(Stored records)
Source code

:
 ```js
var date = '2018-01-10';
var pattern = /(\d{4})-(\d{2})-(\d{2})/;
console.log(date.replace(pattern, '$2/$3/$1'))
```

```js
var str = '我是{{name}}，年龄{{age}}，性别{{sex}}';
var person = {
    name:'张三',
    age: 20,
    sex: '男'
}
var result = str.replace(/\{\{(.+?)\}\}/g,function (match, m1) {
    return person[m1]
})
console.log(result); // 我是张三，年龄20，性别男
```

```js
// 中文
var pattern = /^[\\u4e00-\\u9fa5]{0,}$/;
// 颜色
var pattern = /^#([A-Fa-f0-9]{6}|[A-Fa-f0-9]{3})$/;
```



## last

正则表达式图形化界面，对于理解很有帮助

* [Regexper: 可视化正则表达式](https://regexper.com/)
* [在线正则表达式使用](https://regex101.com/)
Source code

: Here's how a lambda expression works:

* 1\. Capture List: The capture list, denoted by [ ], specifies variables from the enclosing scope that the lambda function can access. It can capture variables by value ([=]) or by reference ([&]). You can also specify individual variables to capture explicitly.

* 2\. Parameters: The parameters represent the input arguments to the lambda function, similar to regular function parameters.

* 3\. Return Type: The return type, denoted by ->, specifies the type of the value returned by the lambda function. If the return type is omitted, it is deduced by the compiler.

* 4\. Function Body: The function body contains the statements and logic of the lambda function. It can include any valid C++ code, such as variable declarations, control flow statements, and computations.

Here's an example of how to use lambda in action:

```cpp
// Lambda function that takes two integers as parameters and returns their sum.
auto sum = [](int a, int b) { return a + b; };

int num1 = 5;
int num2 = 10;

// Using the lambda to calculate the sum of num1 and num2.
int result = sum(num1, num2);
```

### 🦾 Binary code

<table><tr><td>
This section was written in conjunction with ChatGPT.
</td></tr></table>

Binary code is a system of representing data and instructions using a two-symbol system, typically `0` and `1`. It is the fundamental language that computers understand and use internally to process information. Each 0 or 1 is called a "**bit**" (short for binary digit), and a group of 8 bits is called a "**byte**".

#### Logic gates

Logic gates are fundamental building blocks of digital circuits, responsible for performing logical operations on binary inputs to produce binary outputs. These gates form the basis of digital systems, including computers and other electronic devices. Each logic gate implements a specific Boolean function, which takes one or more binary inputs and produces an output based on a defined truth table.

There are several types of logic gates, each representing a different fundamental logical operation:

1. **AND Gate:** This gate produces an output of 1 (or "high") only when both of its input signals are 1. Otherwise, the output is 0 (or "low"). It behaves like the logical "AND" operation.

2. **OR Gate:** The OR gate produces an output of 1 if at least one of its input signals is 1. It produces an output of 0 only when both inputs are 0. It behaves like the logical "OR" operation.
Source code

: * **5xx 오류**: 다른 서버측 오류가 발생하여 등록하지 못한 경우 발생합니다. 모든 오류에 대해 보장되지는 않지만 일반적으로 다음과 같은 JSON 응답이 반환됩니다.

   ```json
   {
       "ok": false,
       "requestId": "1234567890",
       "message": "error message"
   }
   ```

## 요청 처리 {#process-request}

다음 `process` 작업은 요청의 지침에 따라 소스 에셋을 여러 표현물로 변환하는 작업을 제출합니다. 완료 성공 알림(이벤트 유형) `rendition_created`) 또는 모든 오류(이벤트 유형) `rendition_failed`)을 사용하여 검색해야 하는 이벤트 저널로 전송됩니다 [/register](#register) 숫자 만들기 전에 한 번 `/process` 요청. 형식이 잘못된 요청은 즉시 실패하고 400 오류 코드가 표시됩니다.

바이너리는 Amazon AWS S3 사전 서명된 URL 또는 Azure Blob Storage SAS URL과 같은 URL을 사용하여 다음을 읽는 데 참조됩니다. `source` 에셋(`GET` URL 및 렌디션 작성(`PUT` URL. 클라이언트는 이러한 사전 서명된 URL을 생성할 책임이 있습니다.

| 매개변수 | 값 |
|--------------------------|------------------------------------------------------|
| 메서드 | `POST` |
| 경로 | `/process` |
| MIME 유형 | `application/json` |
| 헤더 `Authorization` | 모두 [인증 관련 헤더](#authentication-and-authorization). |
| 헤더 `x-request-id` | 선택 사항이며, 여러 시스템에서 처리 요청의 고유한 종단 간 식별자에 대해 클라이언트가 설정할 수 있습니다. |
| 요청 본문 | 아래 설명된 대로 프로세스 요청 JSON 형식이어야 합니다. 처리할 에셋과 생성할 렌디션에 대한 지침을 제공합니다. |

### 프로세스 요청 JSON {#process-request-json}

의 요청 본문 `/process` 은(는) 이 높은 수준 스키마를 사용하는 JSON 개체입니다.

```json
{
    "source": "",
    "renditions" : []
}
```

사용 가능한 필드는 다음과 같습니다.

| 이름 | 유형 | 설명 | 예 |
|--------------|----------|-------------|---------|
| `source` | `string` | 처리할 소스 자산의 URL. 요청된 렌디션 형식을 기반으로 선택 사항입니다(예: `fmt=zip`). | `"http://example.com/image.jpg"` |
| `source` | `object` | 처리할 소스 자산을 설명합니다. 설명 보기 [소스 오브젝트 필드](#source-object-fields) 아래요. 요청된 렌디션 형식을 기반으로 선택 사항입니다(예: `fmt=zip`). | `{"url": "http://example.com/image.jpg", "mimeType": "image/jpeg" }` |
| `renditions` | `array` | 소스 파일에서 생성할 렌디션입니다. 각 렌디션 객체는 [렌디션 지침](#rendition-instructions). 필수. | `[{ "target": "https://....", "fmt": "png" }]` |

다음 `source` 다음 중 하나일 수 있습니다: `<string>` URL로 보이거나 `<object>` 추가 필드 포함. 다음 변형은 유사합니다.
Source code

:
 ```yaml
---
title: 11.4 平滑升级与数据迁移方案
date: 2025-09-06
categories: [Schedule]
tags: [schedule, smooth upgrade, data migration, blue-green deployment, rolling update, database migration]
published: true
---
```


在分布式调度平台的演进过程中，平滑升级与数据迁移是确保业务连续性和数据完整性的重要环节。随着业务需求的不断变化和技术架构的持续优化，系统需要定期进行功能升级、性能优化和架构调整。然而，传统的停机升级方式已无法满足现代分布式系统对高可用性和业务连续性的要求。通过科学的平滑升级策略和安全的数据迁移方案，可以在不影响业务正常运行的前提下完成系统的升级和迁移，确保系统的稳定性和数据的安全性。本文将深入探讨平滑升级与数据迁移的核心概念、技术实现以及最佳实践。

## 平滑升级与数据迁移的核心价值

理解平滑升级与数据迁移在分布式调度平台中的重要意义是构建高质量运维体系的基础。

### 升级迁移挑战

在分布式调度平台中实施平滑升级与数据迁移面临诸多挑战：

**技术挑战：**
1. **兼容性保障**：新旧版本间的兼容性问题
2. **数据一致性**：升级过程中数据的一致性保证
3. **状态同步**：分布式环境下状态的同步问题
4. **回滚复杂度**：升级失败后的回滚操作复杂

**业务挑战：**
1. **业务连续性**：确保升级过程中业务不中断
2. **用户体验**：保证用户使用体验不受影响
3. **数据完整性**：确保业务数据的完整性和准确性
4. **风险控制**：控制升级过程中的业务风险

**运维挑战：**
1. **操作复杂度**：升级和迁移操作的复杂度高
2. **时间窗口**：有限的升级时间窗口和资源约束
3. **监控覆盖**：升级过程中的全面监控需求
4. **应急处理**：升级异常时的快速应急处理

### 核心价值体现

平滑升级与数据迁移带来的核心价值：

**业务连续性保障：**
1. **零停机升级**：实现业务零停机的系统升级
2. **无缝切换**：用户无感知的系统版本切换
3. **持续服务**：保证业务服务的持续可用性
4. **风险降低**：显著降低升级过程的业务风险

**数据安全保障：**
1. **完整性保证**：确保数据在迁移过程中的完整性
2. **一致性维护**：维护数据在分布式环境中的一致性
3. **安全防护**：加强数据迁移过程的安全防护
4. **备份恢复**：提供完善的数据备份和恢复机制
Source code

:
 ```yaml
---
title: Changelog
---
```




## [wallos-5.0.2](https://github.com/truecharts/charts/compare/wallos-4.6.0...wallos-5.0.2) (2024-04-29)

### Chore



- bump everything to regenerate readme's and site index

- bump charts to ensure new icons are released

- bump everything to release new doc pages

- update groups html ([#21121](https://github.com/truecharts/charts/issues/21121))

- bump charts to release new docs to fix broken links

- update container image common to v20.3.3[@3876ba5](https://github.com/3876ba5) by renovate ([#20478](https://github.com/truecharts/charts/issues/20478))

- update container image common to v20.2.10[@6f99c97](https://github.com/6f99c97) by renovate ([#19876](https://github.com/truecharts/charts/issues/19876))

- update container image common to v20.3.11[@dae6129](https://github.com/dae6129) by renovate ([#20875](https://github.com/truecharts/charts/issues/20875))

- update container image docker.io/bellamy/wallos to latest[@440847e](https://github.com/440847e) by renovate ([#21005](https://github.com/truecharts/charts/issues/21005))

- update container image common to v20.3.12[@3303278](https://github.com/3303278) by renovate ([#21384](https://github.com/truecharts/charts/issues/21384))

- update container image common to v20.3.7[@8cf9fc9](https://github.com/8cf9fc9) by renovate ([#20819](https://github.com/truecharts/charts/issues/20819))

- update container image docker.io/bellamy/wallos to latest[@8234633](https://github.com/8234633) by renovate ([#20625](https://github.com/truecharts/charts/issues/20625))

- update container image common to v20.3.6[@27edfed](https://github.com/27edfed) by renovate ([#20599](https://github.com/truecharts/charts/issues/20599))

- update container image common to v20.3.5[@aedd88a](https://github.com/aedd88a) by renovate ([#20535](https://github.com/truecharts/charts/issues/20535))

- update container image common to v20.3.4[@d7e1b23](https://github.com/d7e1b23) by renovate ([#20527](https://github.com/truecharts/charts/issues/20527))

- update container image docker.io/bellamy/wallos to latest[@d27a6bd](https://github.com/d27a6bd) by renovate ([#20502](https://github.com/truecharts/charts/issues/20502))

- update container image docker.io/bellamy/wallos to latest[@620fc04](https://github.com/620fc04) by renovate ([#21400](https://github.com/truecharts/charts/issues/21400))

**Your objective**.
Above are the entries. Copy exactly the part that opens with the line containing "3. **状态同步**：分布式环境下状态的同步问题" and closes with the line containing "- update groups", and no more.

**Response area**.
3. **状态同步**：分布式环境下状态的同步问题
4. **回滚复杂度**：升级失败后的回滚操作复杂

**业务挑战：**
1. **业务连续性**：确保升级过程中业务不中断
2. **用户体验**：保证用户使用体验不受影响
3. **数据完整性**：确保业务数据的完整性和准确性
4. **风险控制**：控制升级过程中的业务风险

**运维挑战：**
1. **操作复杂度**：升级和迁移操作的复杂度高
2. **时间窗口**：有限的升级时间窗口和资源约束
3. **监控覆盖**：升级过程中的全面监控需求
4. **应急处理**：升级异常时的快速应急处理

### 核心价值体现

平滑升级与数据迁移带来的核心价值：

**业务连续性保障：**
1. **零停机升级**：实现业务零停机的系统升级
2. **无缝切换**：用户无感知的系统版本切换
3. **持续服务**：保证业务服务的持续可用性
4. **风险降低**：显著降低升级过程的业务风险

**数据安全保障：**
1. **完整性保证**：确保数据在迁移过程中的完整性
2. **一致性维护**：维护数据在分布式环境中的一致性
3. **安全防护**：加强数据迁移过程的安全防护
4. **备份恢复**：提供完善的数据备份和恢复机制
Source code

:
 ```yaml
---
title: Changelog
---
```




## [wallos-5.0.2](https://github.com/truecharts/charts/compare/wallos-4.6.0...wallos-5.0.2) (2024-04-29)

### Chore



- bump everything to regenerate readme's and site index

- bump charts to ensure new icons are released

- bump everything to release new doc pages

- update groups html ([#21121](https://github.com/truecharts/charts/issues/21121))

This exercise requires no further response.